WHO fears 236,000 more COVID-19 deaths in Europe by December 1

The World Health Organization (WHO) said Monday it feared another 236,000 COVID-19 deaths in Europe by December 1, expressing concern about stagnating vaccination rates and low uptake in poorer countries.

“Last week, there was an 11 percent increase in the number of deaths in the region – one reliable projection is expecting 236,000 deaths in Europe, by December 1,” WHO Europe director Hans Kluge told reporters.

Europe has registered around 1.3 million COVID deaths to date.

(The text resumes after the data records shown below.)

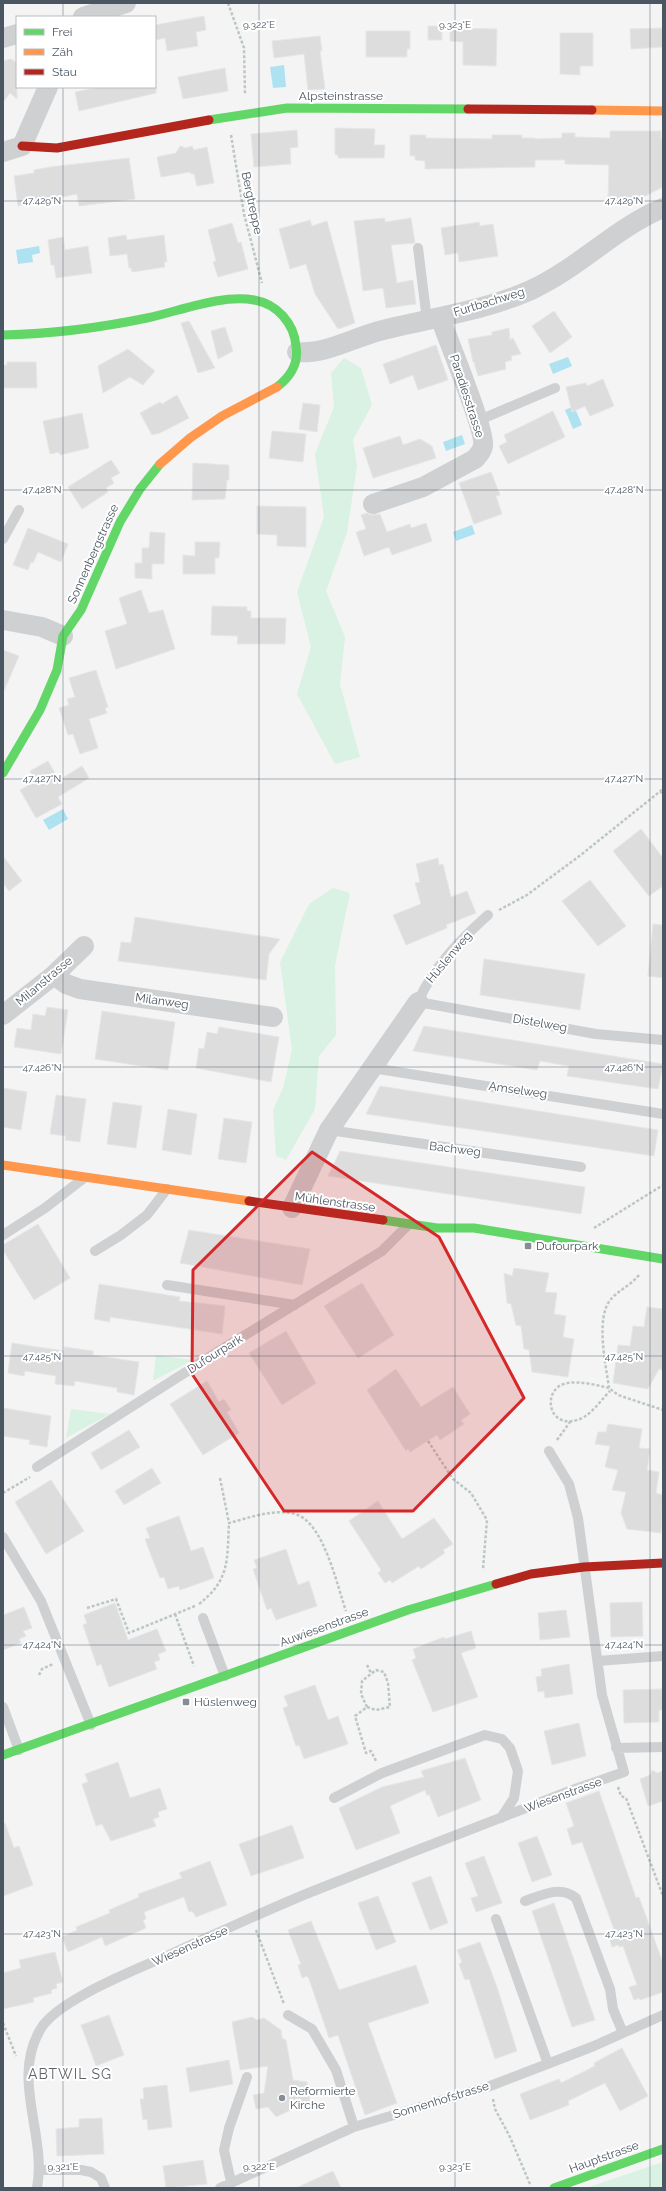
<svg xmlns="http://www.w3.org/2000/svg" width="666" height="2191" font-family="Raleway,sans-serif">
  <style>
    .green { fill: #d9f2e3 }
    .water { fill: #aee2f0 }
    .building { fill: #ddddde; stroke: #e5e6e7 }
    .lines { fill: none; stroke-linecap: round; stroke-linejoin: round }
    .path { stroke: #bcc7c4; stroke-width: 2.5; stroke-dasharray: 3 2; stroke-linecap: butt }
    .lane { stroke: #ced0d2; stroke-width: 10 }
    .street { stroke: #ced0d2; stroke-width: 20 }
    .fast { stroke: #63d668; stroke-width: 9 }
    .slow { stroke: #ff974d; stroke-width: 9 }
    .jam { stroke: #b3261e; stroke-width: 9 }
    .marked { fill: #d62828; fill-opacity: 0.2; stroke: #d62828; stroke-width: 3; stroke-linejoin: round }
    .ticks { fill: none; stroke: #4a5661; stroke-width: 1; stroke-opacity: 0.45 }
    .poi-dot { fill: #868d94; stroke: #fff; stroke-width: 1.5 }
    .labels { text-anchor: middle; stroke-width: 4; stroke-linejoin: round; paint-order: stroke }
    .street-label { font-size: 12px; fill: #4a5661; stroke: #fff }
    .poi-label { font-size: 12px; fill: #4a5661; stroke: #fff; text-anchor: start }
    .quarter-label { font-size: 14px; letter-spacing: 1px; fill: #5f6368; stroke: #fff }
    .ticks-label { font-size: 10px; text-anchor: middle; fill: #4a5661; stroke: #fff; stroke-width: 4; stroke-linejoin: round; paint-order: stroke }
  </style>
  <rect width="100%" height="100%" fill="#f4f4f4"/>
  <!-- green -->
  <path class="green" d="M344,358l17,10 11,37 -19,35 4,26 -10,67 -21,58 19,46 -5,47 20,73 -25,7 -38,-70 14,-47 -14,-55 27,-75 -9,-63 19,-47 -3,-34z
    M333,888l17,5 -15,72 1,70 -17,21 -4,53 -29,51 -10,-4 -3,-46 10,-22 9,-38 -12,-88 29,-58z
    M156,1355l37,5 -40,21z
    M71,1409l39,5 -44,24z
    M663,2162v26h-77z"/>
  <!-- water -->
  <path class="water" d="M284,65l2,22 -13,1 -3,-21z
    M39,246l1,7 -8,2 1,7 -15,2 -2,-14z
    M568,357l4,9 -19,8 -4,-10z
    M574,406l8,19 -9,4 -8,-19z
    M462,435l3,9 -19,7 -3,-9z
    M472,525l3,9 -19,7 -3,-9z
    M63,809l5,10 -19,11 -6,-10z"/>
  <!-- building -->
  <path class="building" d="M204,16l2,14 -10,2 2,14 -31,5 -2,-13 -10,2v-15z
    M428,26h14v14h-14z
    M450,28l47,1 -1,37 -33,-1v-23l-13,-1z
    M663,28v19l-32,2 -1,-20z
    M366,31h44v18h-3v8h-41z
    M560,33h33v33h-13v9l-20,-1z
    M320,36l2,15h-2l5,38 -17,1 -4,-36 -30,4 -2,-17z
    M11,59l6,4v36l-7,-6 -7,9v-41z
    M225,68l3,23 -45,8 -5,-22z
    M100,87h56v6l-77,18 -4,-19z
    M335,128l40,1 -1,16h11l-1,13h-46v-3h-3z
    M297,130l1,17 -8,1 1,16 -37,3 -3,-33z
    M610,131h51v8h2v48l-32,16 -23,-1 1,-37 -44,-1v-4h-30v7l-110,2v-8l-10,-1v-4h-5v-21h16v3l66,1v-4h30v3h13v1l27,-1v-5h13v4l35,1z
    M180,146l6,2 6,-2 2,4 13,-3 7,36 -17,3 -3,-12h-3l-1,-2 -29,5 -4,-20 19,-4z
    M129,158l6,41 -56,7 -2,-12 -59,12 -4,-30 20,-3v-3l16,-3z
    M385,218v4l26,-4 4,25 -24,2 6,38 16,-3 3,24 -30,4 -3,-20 -20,3 -9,-70z
    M310,220l2,6 15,-5 28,102 -17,6 -23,-35 -9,-30 -16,5 -11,-40z
    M479,222l1,4 13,-2 5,32 -39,6 -1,-9 -13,2 -4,-27z
    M232,223l6,20 3,-1 7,27 -30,8 -5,-15 3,-1 -8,-31z
    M126,235l1,5 37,-5 3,27h-3l1,5 -33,5 -1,-4h-2l-2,-14 -17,2 -2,-18z
    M63,237l2,13 23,-4 4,27 -36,5 -2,-13h-3l-3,-25z
    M554,311l18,26 -22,16 -18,-27z
    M189,321l26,47 -17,5 -17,-50z
    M225,327l8,24 -15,8 -7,-28z
    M509,328l1,12 3,-2 8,16 -10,2 1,4 -7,2 1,7 -28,7 -4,-14h-1l-5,-23 24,-4v-3z
    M436,345l12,35 -30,10 -5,-15 -23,9 -7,-20z
    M128,349l27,22 -12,14 -13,-8 -27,16 -5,-27z
    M7,362h29l1,26h-34v-23h4z
    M603,379l11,27 -24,10 -5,-10 -13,6 -6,-25 20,-4 1,3z
    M177,395l12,23 -29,15 -8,2 -12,-22 20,-11 2,2z
    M303,403l17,2 -3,27 -18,-3z
    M553,411l12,26 -57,27 -9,-18 8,-4 -3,-7z
    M82,413l7,35 -29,7 -1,-3 -9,2 -7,-33z
    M272,431l34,3 -3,28 -34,-4z
    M400,436l3,9 17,-6 12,7 4,12 -63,20 -10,-30z
    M111,460l9,13 -9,5 3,5 -8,5 2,4 -26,17 -14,-22z
    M193,463l36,2v15h-2l-2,19 -33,1z
    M491,472l9,23 -4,1 6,18 -28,10 -15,-41z
    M257,506l49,1v40l-29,-1v-11l-20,-1z
    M367,513l4,2 9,-1 7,18 23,-8 1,4 15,-5 6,18 -40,14 -3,-8 -25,9 -8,-24 10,-3 -5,-14z
    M28,528l40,16 -7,18 -23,-10 -5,11 -2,-1 -3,8 -15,-5z
    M150,532l15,1 -1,31h-12v15l-17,-1v-15h7v-15h7z
    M195,542h25l-1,16h-4v16h-32v-19l12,1z
    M141,590l8,23 14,-3 12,39 -59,20 -11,-38 22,-7 -8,-26z
    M212,606l35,1v4h4v7h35l-1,26h-48l1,-8 -27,-1z
    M3,650l16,6 -16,37z
    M96,670l12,37 -3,1 2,5 -18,6 9,29 -18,6 -7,-20 -5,1 -9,-27 10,-3 -2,-6 8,-2 -6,-19z
    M48,761l11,19 23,-14 7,12 -31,19 4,7 -26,14 -16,-28 16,-9 -6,-10z
    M641,829l22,29v28l-14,10 -36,-45z
    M3,856l19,25 -13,10 -6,-8z
    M438,858l1,7 4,-1 8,33 16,-6 9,22 -30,12 1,3 -41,17 -13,-30 28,-11 -6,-21 5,-1 -4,-18z
    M590,880l36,46 -28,20 -36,-45z
    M135,917l52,8 93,14 -11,15 -3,26 -148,-19 3,-19 10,1z
    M653,924l10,1v53l-15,-2z
    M484,959l101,15 -5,36 -100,-15z
    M47,1007l21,3 -7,44 -47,-7 3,-19 14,2 2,-16 12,2z
    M102,1011l73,11 -7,48 -73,-11z
    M424,1026l239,38 -5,25 -91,-13 2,-10 -29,-5 -3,9 -124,-19z
    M219,1027l60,10 -8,45 -75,-14 3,-20 5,1 3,-17 10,2z
    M380,1086l278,44 -4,26 -288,-42z
    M3,1088l24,4 -6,38 -18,-3z
    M56,1095l30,4 -6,43 -15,-2 1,-4 -16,-2z
    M113,1102l29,4 -6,42 -29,-4z
    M168,1109l29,5 -6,41 -29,-5z
    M224,1118l28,4 -6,41 -28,-4z
    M340,1151l245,36 -4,27 -253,-38z
    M38,1224l32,54 -36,22 -31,-50v-5z
    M189,1230l121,19 -8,36 -122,-22z
    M514,1268l35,5 -4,19 12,1 -3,21 12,2 -3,21 11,2 -6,38 -36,-5 -3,-22 -5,-1 -3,-23 -5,-1 -5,-21 -4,-1 -3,-30 8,3z
    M362,1283l32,52 -36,23 -34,-52z
    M99,1284l81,13 -1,4 46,5 -3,28 -112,-17v5l-16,-3z
    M647,1307l16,2v61l-4,-1 -11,20 -35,-6 5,-38 12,1 3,-20 11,1z
    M286,1331l30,52 -34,22 -33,-52z
    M12,1343l52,8v-4l29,4v4l46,7 -5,33 -17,-3v-4l-42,-7 -1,5 -19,-2 1,-8 -31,-5 -1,5 -16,-3z
    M396,1369l25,38 32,-20 17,27 -9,6 3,4 -24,16 -3,-5 -27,17 -2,-3 -2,2 -39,-61z
    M207,1381l12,21 5,-3 7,11 -4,2 12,21 -36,22 -33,-51z
    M3,1408l48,8 -4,31 -18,-3 1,-4 -27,-4z
    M608,1424l34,5 -3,19 11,1 -3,21 12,2 -3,21 7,2 -2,38 -34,-4 -6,-16 5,-21 -14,-2 6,-20 -13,-3 5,-21 -15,-2 3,-12h8z
    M129,1430l11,17 -39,23 -10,-17z
    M152,1468l9,15 -37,22 -9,-14z
    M51,1480l33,51 -38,23 -31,-52z
    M378,1501l24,38 32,-21 19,26 -10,6 2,3 -24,16 -2,-3 -27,17 -2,-3 -5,3 -7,-10 3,-3 -32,-49z
    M179,1516l12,35 12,-4 11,31 -34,12 -1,-4 -11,3 -4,-12 -4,1 -11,-28 -4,-11 5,-1 -4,-10z
    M286,1549l12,36 11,-4 8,25 -41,14 -5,-12 -4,2 -14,-41 4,-1 -3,-8z
    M642,1602l1,34 -32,1 -1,-34z
    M115,1603l13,37 29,-11 9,22 -8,3 2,6 -6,2 3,7 -48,18 -8,-23 -4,2 -14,-41 4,-2 -3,-8z
    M24,1607l8,21 -9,3 3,5 -7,3 2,4 -18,7v-35z
    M566,1610l4,27 -30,3 -2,-27z
    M471,1631l5,17 -15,5 17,44 -45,15 -21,-52 4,-2 -3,-9 31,-12 1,2z
    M569,1664l4,30 -28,4 -1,-7 -6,1 -2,-15 6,-1 -1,-7z
    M315,1685l13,35 10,-4 10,28 -44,15 -5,-14 -3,1 -13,-38 5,-2 -4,-10z
    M662,1689l1,21h-4v12l-35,1 -1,-33z
    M579,1723l7,33 -34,9 -8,-34z
    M465,1758l16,42 -43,17 -9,-23 -2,2 -2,-6 -35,16 10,27 -44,17 -17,-42 43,-21 42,-10 -3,-6z
    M118,1762l12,36 30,-10 7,21 -9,3 1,5 -6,2 3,7 -45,15 -9,-17 -6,2 -14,-42 6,-2 -3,-8z
    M652,1770l5,3 6,-2v30l-15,5 -8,-27 10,-4z
    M599,1791l37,107 3,-1 24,66v29l-23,8 -1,-2 -5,2 -5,-13 8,-2 -14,-39 -4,1 -1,-2 -6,2 -4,-12 7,-3 -33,-90 -10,3 -5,-16 7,-3 -8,-23z
    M5,1823l9,25 5,-2 14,39 -30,11v-72z
    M292,1825l12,33 -53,18 -12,-32z
    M537,1836l15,39 -20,7 -14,-39z
    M484,1856l18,47 -26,9 -5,-14 7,-2 -13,-33z
    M210,1861l17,44 -31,12 -4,-6 -3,1 -5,-15 -40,15 2,7 -3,1 3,8 -41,18 -3,-9 -34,15 -6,-15 15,-7 -1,-3 34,-14 -1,-3 30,-13 -1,-3 44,-16 -3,-5z
    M431,1876l17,47 -18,7 -18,-47z
    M378,1896l18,46 -20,8 -18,-47z
    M554,1903l41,117 -23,7 -40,-116z
    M311,1921l28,69 77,-25 13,38 -61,20 29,80 -32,12 -27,-80 -9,3 -20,-59 -2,-3 -5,2 -4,-13 3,-1 -13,-34z
    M480,1942l17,45 20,64 -22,8 -26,-80 -4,1 -6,-16 3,-2 -5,-12z
    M55,1952l8,30 -7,2 1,4 -6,2 1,3 -19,5 1,4 -31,7v-36l18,-5 -2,-8z
    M109,2015l15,40 -28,11 -15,-41z
    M252,2017l5,3 7,-2 17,12 1,8 4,2 7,40 14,2 3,19 -34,16 -8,-10 -12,2 -3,-14 11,-2 4,-27 -28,4 -8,-48z
    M622,2048l26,48 -28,15 -15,-28 -37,18 1,4 -39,15 -10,-26 39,-15 2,4 34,-17 -1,-3z
    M229,2060l4,24 -43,8 -4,-24z
    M167,2085l5,42 -24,3 -1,-11 -4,1 -3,-21h4l-1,-11z
    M102,2118l2,36 -47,2 -1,-27 23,-2v-8z
    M203,2160l4,24 -41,4 -3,-22z
    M333,2171l8,17h-45z"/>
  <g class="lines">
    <!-- path -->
    <path class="path" d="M228,3l16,45 1,46
      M231,135l13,79 18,69
      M660,791l3,3
      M499,910l28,-15 55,-41 81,-65
      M594,1228l69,-43
      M639,1275c-8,10 -20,15 -28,24 -16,18 -5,67 -2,89l9,7 45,15
      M609,1388c-13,-3 -28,-7 -41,-5 -29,4 -20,53 16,34 9,-5 18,-18 26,-26
      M557,1440l13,-18
      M428,1441l25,38 18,14 16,27 -4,49
      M220,1478l9,45c20,-5 45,-15 66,-9 29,8 42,72 51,97
      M3,1493l27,-16
      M199,1604c31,-24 28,-44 30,-81
      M87,1608l29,-9 13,34 66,-27
      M175,1614l19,52
      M367,1665l4,8
      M39,1675l3,-6 11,-5
      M367,1707l9,3 14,-3 -2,-24 -4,-11 -8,-2 -14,11 -1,13 6,13 -12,9 11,37 5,-2 5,10
      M618,1787l3,9 5,2 37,98
      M256,1930l28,74
      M3,2023l13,33
      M493,2099l2,10 15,28 20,47"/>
    <!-- lane -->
    <path class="lane" d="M418,248l9,72
      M477,421l78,-33
      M3,539l16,-29
      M488,915c-28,25 -55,52 -70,87l178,32 67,6
      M372,1068l291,46
      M329,1130l252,37
      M3,1235l42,-27 39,-30
      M95,1251l26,-16 26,-20 20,-26
      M167,1285l128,20
      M37,1467l174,-111 171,-105 27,-27
      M3,1537l38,64 50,124
      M203,1618l22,58
      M598,1661l65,-5
      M3,1707l16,43
      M616,1748l47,-1
      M334,1798l48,-25 103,-38 17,4 8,9 8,23 -4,27 -13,20
      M525,1901c17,-6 36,-16 51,-3l34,91 3,20 10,24
      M496,1919l52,145
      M288,2015l24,14 24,41 18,57
      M41,2170h40l10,2 10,6 4,10
      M231,2182l-7,-32 5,-22 18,-51
      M37,2188c10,-53 -26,-108 3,-158 16,-30 98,-61 131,-76 47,-21 93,-43 140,-62 85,-34 171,-67 256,-100 18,-7 38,-13 57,-20l-22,-77 -24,-177 -9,-34 -20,-33
      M220,2188l134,-61 136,-41 104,-40 69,-31"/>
    <!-- street -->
    <path class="street" d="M83,17l43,-14
      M3,38l14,-4
      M3,152l19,-6 26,-59
      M297,352c27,3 56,-14 82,-21 51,-13 105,-20 152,-41 48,-22 84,-62 132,-82
      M373,504l50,-17 52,-28c3,-4 7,-7 8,-13 3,-15 -36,-108 -43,-129
      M3,620l39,7 21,9
      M54,975l12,9 14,5 193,28
      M3,1015l51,-40 30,-29
      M292,1208l37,-78 89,-128"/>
    <!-- fast -->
    <path class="fast" d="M209,120l78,-12 181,1
      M3,335c49,-1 96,-7 144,-17 33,-7 75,-24 107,-18 23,4 40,23 42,46 3,17 -6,31 -19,41
      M3,773l37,-63 17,-40 6,-34 18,-26 39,-88 20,-33 20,-25
      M383,1220l54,8h37l189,31
      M3,1755l405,-145 88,-26
      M554,2188l109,-39"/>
    <!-- slow -->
    <path class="slow" d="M592,110l71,1
      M160,464l30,-26 32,-22 55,-29
      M3,1165l246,36"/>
    <!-- jam -->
    <path class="jam" d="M468,109l124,1
      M22,146l35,2 152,-28
      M249,1201l134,19
      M496,1584l35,-10 53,-7 79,-4"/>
  </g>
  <!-- marked area -->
  <path class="marked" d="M312,1152l127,85 85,161 -111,113h-129l-92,-137 1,-104z"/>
  <!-- ticks -->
  <path class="ticks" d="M63,3v14M259,3v2185M455,3v2185M650,3v2185M63,87v2101M3,201h660M3,490h660M3,779h660M3,1067h660M3,1356h660M3,1645h660M3,1934h660"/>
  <!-- markers -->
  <g class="poi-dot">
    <rect x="524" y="1242" width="8" height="8" rx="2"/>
    <rect x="182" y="1698" width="8" height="8" rx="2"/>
    <circle cx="282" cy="2098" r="4"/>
  </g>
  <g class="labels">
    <!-- street labels -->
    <g class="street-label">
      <text x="341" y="100">Alpsteinstrasse</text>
      <text transform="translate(252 203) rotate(78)" y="4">Bergtreppe</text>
      <text transform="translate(489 302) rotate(-17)" y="4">Furtbachweg</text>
      <text transform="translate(467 396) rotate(72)" y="4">Paradiesstrasse</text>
      <text transform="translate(93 554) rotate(-66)" y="4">Sonnenbergstrasse</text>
      <text transform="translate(449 957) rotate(-50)" y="4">Hüslenweg</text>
      <text transform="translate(44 981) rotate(-40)" y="4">Milanstrasse</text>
      <text transform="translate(162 1001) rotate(8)" y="4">Milanweg</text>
      <text transform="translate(540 1023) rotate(10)" y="4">Distelweg</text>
      <text transform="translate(518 1090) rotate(8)" y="4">Amselweg</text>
      <text transform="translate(455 1149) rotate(7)" y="4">Bachweg</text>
      <text transform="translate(335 1202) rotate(8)" y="4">Mühlenstrasse</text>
      <text transform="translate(215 1354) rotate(-32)" y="4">Dufourpark</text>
      <text transform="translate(324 1627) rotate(-20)" y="4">Auwiesenstrasse</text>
      <text transform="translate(563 1795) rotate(-20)" y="4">Wiesenstrasse</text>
      <text transform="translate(190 1946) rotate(-24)" y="4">Wiesenstrasse</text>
      <text transform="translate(441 2100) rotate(-17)" y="4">Sonnenhofstrasse</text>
      <text transform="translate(604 2157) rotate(-20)" y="4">Hauptstrasse</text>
    </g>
    <!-- poi labels -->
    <g class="poi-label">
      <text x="536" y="1250">Dufourpark</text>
      <text x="194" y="1706">Hüslenweg</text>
      <text x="290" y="2095">Reformierte<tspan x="290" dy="14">Kirche</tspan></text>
    </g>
    <!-- quarter labels -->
    <g class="quarter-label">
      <text x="70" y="2079">ABTWIL SG</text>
    </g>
  </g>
  <g class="ticks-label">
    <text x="259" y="28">9.322°E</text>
    <text x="455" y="28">9.323°E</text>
    <text x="42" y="204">47.429°N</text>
    <text x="624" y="204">47.429°N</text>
    <text x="42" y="493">47.428°N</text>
    <text x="624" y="493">47.428°N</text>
    <text x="42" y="782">47.427°N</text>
    <text x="624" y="782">47.427°N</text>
    <text x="42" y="1071">47.426°N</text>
    <text x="624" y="1071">47.426°N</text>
    <text x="42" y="1360">47.425°N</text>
    <text x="624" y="1360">47.425°N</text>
    <text x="42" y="1648">47.424°N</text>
    <text x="624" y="1648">47.424°N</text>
    <text x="42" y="1937">47.423°N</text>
    <text x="624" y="1937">47.423°N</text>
    <text x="63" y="2170">9.321°E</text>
    <text x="259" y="2170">9.322°E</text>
    <text x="455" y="2170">9.323°E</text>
  </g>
  <!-- border -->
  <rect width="666" height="2191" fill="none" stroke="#4a5661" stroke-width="8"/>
  <!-- legend -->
  <rect x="16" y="16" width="140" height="72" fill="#ffffff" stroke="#b7bbc0"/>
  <rect x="24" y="29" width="20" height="6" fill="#63d668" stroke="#b7bbc0"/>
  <text x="52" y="36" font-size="12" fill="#4a5661">Frei</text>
  <rect x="24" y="49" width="20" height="6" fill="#ff974d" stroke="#b7bbc0"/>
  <text x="52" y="56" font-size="12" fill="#4a5661">Zäh</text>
  <rect x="24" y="69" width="20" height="6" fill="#b3261e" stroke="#b7bbc0"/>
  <text x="52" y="76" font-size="12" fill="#4a5661">Stau</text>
</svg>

Of the WHO Europe’s 53 member states, 33 have registered an incidence rate greater than 10 percent in the past two weeks, Kluge said.

High virus transmission rates across the continent were “deeply worrying, particularly in the light of low vaccination uptake in priority populations in a number of countries.”

Kluge attributed the higher transmission to the spread of the more transmissible Delta variant, an “exaggerated easing” of restrictions and measures, and a surge in summer travel.

While around half of people in Europe are fully vaccinated, vaccination uptake in the region has slowed, Kluge noted.

“In the past six weeks, it has fallen by 14 percent, influenced by a lack of access to vaccines in some countries and a lack of vaccine acceptance in others.”

Only six percent of people in lower and lower-middle-income countries in Europe are fully vaccinated, and some countries have only managed to vaccinate one in 10 health professionals.

“The stagnation in vaccine uptake in our region is of serious concern,” Kluge said, urging countries to “increase production, share doses, and improve access.”